> _Your assignment_
Which lines of the entries below contain the word "Luxembourg", matching case? Select each one and copy it out.

** Opening Input data block **

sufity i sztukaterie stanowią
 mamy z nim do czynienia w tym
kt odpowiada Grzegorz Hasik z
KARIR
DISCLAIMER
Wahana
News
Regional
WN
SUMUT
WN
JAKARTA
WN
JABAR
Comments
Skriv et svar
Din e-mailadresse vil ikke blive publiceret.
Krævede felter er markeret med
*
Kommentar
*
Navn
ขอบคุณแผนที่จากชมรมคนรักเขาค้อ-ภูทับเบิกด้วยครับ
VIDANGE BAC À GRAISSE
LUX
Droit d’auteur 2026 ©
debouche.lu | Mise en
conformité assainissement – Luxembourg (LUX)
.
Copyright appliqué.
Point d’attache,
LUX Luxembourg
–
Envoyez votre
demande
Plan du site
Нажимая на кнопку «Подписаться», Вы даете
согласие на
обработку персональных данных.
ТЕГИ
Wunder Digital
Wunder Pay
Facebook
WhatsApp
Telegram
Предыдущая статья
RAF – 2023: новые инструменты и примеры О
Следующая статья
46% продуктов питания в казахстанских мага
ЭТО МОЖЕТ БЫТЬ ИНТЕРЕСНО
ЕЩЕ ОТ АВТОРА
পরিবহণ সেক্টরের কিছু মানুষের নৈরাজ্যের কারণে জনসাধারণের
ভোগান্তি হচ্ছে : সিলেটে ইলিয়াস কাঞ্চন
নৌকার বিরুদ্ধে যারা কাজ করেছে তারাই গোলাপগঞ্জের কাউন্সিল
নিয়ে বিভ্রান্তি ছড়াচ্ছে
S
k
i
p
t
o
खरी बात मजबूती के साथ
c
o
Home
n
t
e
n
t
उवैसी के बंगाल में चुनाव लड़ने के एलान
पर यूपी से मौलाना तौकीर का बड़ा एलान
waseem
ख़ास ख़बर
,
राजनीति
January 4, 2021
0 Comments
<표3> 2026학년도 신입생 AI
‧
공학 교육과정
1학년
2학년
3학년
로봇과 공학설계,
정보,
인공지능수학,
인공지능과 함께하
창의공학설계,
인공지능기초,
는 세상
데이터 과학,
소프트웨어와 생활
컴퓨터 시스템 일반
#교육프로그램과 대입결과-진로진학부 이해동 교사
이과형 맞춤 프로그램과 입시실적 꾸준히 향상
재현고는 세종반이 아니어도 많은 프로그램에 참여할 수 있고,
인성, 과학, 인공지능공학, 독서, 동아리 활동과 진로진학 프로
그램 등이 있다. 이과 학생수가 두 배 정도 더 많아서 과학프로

** Closing Input data block **

> _Output for this task_
conformité assainissement – Luxembourg (LUX)
LUX Luxembourg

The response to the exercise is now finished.